─── EXCERPTED RECORDS
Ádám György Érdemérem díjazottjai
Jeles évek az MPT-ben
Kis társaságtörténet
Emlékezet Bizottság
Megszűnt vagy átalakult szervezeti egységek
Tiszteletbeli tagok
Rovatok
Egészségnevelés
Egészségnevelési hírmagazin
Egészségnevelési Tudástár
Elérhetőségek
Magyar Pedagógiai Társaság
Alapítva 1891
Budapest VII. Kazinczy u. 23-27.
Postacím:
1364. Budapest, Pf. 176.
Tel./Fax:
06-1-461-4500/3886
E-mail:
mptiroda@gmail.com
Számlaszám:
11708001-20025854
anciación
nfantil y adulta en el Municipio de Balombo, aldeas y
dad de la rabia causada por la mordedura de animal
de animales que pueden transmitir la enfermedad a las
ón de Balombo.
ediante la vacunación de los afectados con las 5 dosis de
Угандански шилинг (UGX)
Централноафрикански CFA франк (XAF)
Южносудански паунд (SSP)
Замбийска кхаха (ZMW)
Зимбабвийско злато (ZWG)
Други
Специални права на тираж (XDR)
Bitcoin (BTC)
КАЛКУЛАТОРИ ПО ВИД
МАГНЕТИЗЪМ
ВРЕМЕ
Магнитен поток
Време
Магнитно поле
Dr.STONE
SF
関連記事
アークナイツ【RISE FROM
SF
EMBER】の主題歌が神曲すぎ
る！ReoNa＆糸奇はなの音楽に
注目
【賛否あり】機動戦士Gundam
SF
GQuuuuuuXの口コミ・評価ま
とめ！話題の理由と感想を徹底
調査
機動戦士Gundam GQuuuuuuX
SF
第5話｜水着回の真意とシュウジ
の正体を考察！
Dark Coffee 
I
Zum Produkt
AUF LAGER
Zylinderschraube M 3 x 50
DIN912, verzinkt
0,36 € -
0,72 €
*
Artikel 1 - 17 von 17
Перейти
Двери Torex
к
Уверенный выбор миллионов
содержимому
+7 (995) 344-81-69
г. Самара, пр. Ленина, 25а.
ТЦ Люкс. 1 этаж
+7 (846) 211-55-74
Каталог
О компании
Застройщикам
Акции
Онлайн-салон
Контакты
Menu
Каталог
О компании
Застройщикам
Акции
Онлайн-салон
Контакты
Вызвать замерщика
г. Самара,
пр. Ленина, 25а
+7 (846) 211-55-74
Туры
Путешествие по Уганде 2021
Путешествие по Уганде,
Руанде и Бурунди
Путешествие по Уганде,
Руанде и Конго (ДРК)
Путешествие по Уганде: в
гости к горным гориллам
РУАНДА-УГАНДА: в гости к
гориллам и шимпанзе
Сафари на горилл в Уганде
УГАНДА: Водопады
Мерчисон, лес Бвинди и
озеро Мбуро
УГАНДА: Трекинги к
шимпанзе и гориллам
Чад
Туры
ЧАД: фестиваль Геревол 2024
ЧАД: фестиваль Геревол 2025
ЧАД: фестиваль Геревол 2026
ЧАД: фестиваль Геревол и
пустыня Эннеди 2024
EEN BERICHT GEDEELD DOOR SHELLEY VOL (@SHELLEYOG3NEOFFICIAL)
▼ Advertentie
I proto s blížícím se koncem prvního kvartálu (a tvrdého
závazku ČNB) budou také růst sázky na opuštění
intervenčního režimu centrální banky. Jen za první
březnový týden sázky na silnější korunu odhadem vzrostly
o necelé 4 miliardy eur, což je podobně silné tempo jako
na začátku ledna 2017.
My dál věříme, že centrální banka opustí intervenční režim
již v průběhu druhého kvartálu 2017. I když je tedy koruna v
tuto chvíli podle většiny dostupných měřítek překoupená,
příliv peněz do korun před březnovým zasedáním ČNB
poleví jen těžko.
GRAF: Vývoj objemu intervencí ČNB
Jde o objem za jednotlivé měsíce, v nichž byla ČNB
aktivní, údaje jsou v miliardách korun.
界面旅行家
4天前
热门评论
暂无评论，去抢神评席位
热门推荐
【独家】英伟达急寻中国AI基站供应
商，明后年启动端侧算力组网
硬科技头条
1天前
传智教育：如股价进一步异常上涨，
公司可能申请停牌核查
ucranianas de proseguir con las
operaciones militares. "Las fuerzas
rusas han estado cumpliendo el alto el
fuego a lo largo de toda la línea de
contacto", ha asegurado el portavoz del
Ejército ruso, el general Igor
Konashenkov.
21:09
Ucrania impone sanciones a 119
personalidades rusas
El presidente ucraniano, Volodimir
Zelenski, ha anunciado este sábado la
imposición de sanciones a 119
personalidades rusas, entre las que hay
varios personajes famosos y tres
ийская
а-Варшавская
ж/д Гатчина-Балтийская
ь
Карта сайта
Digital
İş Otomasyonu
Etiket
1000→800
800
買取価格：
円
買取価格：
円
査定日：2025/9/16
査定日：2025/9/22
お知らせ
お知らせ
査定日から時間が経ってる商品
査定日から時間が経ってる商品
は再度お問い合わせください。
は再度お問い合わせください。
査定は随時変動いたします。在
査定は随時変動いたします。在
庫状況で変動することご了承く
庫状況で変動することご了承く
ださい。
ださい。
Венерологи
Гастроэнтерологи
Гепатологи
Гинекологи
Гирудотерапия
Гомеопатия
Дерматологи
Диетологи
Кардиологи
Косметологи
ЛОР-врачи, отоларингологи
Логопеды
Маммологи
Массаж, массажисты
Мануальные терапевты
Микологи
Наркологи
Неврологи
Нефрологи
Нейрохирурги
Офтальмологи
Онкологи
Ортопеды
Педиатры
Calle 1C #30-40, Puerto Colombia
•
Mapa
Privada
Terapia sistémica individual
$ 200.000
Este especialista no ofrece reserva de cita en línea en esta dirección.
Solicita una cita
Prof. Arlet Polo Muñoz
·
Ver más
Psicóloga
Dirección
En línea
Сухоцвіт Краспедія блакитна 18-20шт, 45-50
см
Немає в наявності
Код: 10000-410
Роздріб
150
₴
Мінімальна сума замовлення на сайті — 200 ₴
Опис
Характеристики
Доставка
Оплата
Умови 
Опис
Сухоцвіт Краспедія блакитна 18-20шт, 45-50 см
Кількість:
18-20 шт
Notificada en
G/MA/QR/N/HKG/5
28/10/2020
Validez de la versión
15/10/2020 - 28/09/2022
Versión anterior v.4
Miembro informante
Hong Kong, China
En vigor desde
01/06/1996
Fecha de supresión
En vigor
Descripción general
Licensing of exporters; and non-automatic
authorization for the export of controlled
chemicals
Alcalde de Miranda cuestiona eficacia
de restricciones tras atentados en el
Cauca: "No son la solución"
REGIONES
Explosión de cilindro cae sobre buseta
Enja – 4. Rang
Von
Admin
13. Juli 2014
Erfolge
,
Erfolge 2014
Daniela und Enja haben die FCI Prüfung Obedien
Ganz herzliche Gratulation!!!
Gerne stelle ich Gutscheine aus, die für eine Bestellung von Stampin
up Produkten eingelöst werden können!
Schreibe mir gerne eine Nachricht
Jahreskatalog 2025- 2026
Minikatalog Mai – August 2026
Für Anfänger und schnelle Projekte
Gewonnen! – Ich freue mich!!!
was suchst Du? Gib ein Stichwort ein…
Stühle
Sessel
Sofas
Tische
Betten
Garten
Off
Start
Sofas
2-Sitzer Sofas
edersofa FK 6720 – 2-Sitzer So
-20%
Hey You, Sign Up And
──────
DESCRIPTION OF THE TASK
Every line above needs to be repeated exactly as shown.

SOLUTION TO THIS TASK
Ádám György Érdemérem díjazottjai
Jeles évek az MPT-ben
Kis társaságtörténet
Emlékezet Bizottság
Megszűnt vagy átalakult szervezeti egységek
Tiszteletbeli tagok
Rovatok
Egészségnevelés
Egészségnevelési hírmagazin
Egészségnevelési Tudástár
Elérhetőségek
Magyar Pedagógiai Társaság
Alapítva 1891
Budapest VII. Kazinczy u. 23-27.
Postacím:
1364. Budapest, Pf. 176.
Tel./Fax:
06-1-461-4500/3886
E-mail:
mptiroda@gmail.com
Számlaszám:
11708001-20025854
anciación
nfantil y adulta en el Municipio de Balombo, aldeas y
dad de la rabia causada por la mordedura de animal
de animales que pueden transmitir la enfermedad a las
ón de Balombo.
ediante la vacunación de los afectados con las 5 dosis de
Угандански шилинг (UGX)
Централноафрикански CFA франк (XAF)
Южносудански паунд (SSP)
Замбийска кхаха (ZMW)
Зимбабвийско злато (ZWG)
Други
Специални права на тираж (XDR)
Bitcoin (BTC)
КАЛКУЛАТОРИ ПО ВИД
МАГНЕТИЗЪМ
ВРЕМЕ
Магнитен поток
Време
Магнитно поле
Dr.STONE
SF
関連記事
アークナイツ【RISE FROM
SF
EMBER】の主題歌が神曲すぎ
る！ReoNa＆糸奇はなの音楽に
注目
【賛否あり】機動戦士Gundam
SF
GQuuuuuuXの口コミ・評価ま
とめ！話題の理由と感想を徹底
調査
機動戦士Gundam GQuuuuuuX
SF
第5話｜水着回の真意とシュウジ
の正体を考察！
Dark Coffee 
I
Zum Produkt
AUF LAGER
Zylinderschraube M 3 x 50
DIN912, verzinkt
0,36 € -
0,72 €
*
Artikel 1 - 17 von 17
Перейти
Двери Torex
к
Уверенный выбор миллионов
содержимому
+7 (995) 344-81-69
г. Самара, пр. Ленина, 25а.
ТЦ Люкс. 1 этаж
+7 (846) 211-55-74
Каталог
О компании
Застройщикам
Акции
Онлайн-салон
Контакты
Menu
Каталог
О компании
Застройщикам
Акции
Онлайн-салон
Контакты
Вызвать замерщика
г. Самара,
пр. Ленина, 25а
+7 (846) 211-55-74
Туры
Путешествие по Уганде 2021
Путешествие по Уганде,
Руанде и Бурунди
Путешествие по Уганде,
Руанде и Конго (ДРК)
Путешествие по Уганде: в
гости к горным гориллам
РУАНДА-УГАНДА: в гости к
гориллам и шимпанзе
Сафари на горилл в Уганде
УГАНДА: Водопады
Мерчисон, лес Бвинди и
озеро Мбуро
УГАНДА: Трекинги к
шимпанзе и гориллам
Чад
Туры
ЧАД: фестиваль Геревол 2024
ЧАД: фестиваль Геревол 2025
ЧАД: фестиваль Геревол 2026
ЧАД: фестиваль Геревол и
пустыня Эннеди 2024
EEN BERICHT GEDEELD DOOR SHELLEY VOL (@SHELLEYOG3NEOFFICIAL)
▼ Advertentie
I proto s blížícím se koncem prvního kvartálu (a tvrdého
závazku ČNB) budou také růst sázky na opuštění
intervenčního režimu centrální banky. Jen za první
březnový týden sázky na silnější korunu odhadem vzrostly
o necelé 4 miliardy eur, což je podobně silné tempo jako
na začátku ledna 2017.
My dál věříme, že centrální banka opustí intervenční režim
již v průběhu druhého kvartálu 2017. I když je tedy koruna v
tuto chvíli podle většiny dostupných měřítek překoupená,
příliv peněz do korun před březnovým zasedáním ČNB
poleví jen těžko.
GRAF: Vývoj objemu intervencí ČNB
Jde o objem za jednotlivé měsíce, v nichž byla ČNB
aktivní, údaje jsou v miliardách korun.
界面旅行家
4天前
热门评论
暂无评论，去抢神评席位
热门推荐
【独家】英伟达急寻中国AI基站供应
商，明后年启动端侧算力组网
硬科技头条
1天前
传智教育：如股价进一步异常上涨，
公司可能申请停牌核查
ucranianas de proseguir con las
operaciones militares. "Las fuerzas
rusas han estado cumpliendo el alto el
fuego a lo largo de toda la línea de
contacto", ha asegurado el portavoz del
Ejército ruso, el general Igor
Konashenkov.
21:09
Ucrania impone sanciones a 119
personalidades rusas
El presidente ucraniano, Volodimir
Zelenski, ha anunciado este sábado la
imposición de sanciones a 119
personalidades rusas, entre las que hay
varios personajes famosos y tres
ийская
а-Варшавская
ж/д Гатчина-Балтийская
ь
Карта сайта
Digital
İş Otomasyonu
Etiket
1000→800
800
買取価格：
円
買取価格：
円
査定日：2025/9/16
査定日：2025/9/22
お知らせ
お知らせ
査定日から時間が経ってる商品
査定日から時間が経ってる商品
は再度お問い合わせください。
は再度お問い合わせください。
査定は随時変動いたします。在
査定は随時変動いたします。在
庫状況で変動することご了承く
庫状況で変動することご了承く
ださい。
ださい。
Венерологи
Гастроэнтерологи
Гепатологи
Гинекологи
Гирудотерапия
Гомеопатия
Дерматологи
Диетологи
Кардиологи
Косметологи
ЛОР-врачи, отоларингологи
Логопеды
Маммологи
Массаж, массажисты
Мануальные терапевты
Микологи
Наркологи
Неврологи
Нефрологи
Нейрохирурги
Офтальмологи
Онкологи
Ортопеды
Педиатры
Calle 1C #30-40, Puerto Colombia
•
Mapa
Privada
Terapia sistémica individual
$ 200.000
Este especialista no ofrece reserva de cita en línea en esta dirección.
Solicita una cita
Prof. Arlet Polo Muñoz
·
Ver más
Psicóloga
Dirección
En línea
Сухоцвіт Краспедія блакитна 18-20шт, 45-50
см
Немає в наявності
Код: 10000-410
Роздріб
150
₴
Мінімальна сума замовлення на сайті — 200 ₴
Опис
Характеристики
Доставка
Оплата
Умови 
Опис
Сухоцвіт Краспедія блакитна 18-20шт, 45-50 см
Кількість:
18-20 шт
Notificada en
G/MA/QR/N/HKG/5
28/10/2020
Validez de la versión
15/10/2020 - 28/09/2022
Versión anterior v.4
Miembro informante
Hong Kong, China
En vigor desde
01/06/1996
Fecha de supresión
En vigor
Descripción general
Licensing of exporters; and non-automatic
authorization for the export of controlled
chemicals
Alcalde de Miranda cuestiona eficacia
de restricciones tras atentados en el
Cauca: "No son la solución"
REGIONES
Explosión de cilindro cae sobre buseta
Enja – 4. Rang
Von
Admin
13. Juli 2014
Erfolge
,
Erfolge 2014
Daniela und Enja haben die FCI Prüfung Obedien
Ganz herzliche Gratulation!!!
Gerne stelle ich Gutscheine aus, die für eine Bestellung von Stampin
up Produkten eingelöst werden können!
Schreibe mir gerne eine Nachricht
Jahreskatalog 2025- 2026
Minikatalog Mai – August 2026
Für Anfänger und schnelle Projekte
Gewonnen! – Ich freue mich!!!
was suchst Du? Gib ein Stichwort ein…
Stühle
Sessel
Sofas
Tische
Betten
Garten
Off
Start
Sofas
2-Sitzer Sofas
edersofa FK 6720 – 2-Sitzer So
-20%
Hey You, Sign Up And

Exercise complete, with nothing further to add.